## [What you have to do]
All lines between the one holding "CONTACT DETAILS" and the end of the material below, both ends included, should be restated exactly.

## [Excerpted records]
[Start of section]
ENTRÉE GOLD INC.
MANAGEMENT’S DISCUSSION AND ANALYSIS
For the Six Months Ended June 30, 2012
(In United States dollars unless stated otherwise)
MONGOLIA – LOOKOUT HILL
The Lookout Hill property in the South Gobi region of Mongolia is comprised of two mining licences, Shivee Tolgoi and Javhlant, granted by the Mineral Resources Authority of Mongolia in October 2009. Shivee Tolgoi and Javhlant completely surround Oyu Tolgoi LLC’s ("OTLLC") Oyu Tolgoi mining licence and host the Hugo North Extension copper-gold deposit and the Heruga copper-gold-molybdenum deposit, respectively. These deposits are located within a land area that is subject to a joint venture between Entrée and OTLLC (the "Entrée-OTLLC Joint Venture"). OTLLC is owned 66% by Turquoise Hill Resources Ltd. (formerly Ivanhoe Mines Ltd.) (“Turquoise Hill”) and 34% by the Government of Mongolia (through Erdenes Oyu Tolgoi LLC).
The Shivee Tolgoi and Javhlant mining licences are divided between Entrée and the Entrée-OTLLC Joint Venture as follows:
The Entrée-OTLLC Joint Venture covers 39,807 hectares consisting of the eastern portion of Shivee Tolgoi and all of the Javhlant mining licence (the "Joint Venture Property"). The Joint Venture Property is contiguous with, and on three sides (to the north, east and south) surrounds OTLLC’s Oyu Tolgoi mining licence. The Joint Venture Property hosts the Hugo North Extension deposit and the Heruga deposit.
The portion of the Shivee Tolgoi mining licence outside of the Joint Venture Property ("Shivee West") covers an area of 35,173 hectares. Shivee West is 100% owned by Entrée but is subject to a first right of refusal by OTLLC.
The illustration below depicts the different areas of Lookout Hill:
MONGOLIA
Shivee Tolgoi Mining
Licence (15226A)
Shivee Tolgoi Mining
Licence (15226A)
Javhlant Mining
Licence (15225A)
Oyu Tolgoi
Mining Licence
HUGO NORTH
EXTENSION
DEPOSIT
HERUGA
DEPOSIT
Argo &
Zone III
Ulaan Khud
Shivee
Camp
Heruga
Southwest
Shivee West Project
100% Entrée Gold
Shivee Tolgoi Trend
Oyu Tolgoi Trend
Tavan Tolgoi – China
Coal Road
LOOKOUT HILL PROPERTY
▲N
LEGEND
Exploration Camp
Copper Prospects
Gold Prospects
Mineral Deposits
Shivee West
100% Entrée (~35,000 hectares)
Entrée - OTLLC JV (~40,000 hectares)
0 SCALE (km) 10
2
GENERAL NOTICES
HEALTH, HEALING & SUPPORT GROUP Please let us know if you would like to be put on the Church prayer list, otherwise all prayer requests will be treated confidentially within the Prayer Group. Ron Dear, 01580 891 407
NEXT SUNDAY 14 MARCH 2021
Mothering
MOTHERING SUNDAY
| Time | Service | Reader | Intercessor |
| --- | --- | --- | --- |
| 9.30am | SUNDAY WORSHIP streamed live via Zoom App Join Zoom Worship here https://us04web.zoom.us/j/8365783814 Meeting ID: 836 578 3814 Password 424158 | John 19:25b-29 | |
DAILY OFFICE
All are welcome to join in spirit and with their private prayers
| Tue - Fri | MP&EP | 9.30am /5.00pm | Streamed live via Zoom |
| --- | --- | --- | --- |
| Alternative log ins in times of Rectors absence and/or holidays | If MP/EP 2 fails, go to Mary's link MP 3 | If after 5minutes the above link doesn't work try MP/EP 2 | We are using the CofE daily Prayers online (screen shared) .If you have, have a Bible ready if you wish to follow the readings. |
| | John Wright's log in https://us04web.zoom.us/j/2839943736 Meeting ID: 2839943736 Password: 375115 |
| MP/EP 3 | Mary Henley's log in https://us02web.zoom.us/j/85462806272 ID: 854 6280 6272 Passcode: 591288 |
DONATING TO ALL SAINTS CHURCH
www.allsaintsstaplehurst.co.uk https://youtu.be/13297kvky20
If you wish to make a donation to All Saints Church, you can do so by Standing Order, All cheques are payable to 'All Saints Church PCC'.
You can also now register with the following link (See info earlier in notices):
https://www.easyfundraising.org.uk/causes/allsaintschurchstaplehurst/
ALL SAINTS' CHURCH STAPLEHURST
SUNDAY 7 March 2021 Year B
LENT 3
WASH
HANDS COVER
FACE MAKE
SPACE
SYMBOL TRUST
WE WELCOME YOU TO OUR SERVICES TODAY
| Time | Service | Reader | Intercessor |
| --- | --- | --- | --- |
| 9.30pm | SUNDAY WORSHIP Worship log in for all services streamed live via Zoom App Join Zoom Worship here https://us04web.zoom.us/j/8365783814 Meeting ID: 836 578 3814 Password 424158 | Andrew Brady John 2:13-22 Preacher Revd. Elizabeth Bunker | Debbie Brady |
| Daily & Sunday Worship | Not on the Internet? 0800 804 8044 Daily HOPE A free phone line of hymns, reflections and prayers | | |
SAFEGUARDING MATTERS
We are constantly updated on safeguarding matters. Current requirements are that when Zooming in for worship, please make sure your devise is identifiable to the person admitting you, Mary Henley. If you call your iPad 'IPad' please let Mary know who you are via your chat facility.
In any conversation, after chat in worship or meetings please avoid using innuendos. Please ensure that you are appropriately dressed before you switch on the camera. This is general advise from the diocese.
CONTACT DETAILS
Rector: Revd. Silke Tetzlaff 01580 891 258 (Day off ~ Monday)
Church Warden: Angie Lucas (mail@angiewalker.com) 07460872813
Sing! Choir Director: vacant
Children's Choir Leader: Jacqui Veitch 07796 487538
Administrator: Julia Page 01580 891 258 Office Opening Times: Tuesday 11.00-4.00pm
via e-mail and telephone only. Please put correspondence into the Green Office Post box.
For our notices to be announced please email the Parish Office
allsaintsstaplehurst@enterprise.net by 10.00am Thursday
[End of section]
## [Expected answer]
CONTACT DETAILS
Rector: Revd. Silke Tetzlaff 01580 891 258 (Day off ~ Monday)
Church Warden: Angie Lucas (mail@angiewalker.com) 07460872813
Sing! Choir Director: vacant
Children's Choir Leader: Jacqui Veitch 07796 487538
Administrator: Julia Page 01580 891 258 Office Opening Times: Tuesday 11.00-4.00pm
via e-mail and telephone only. Please put correspondence into the Green Office Post box.
For our notices to be announced please email the Parish Office
allsaintsstaplehurst@enterprise.net by 10.00am Thursday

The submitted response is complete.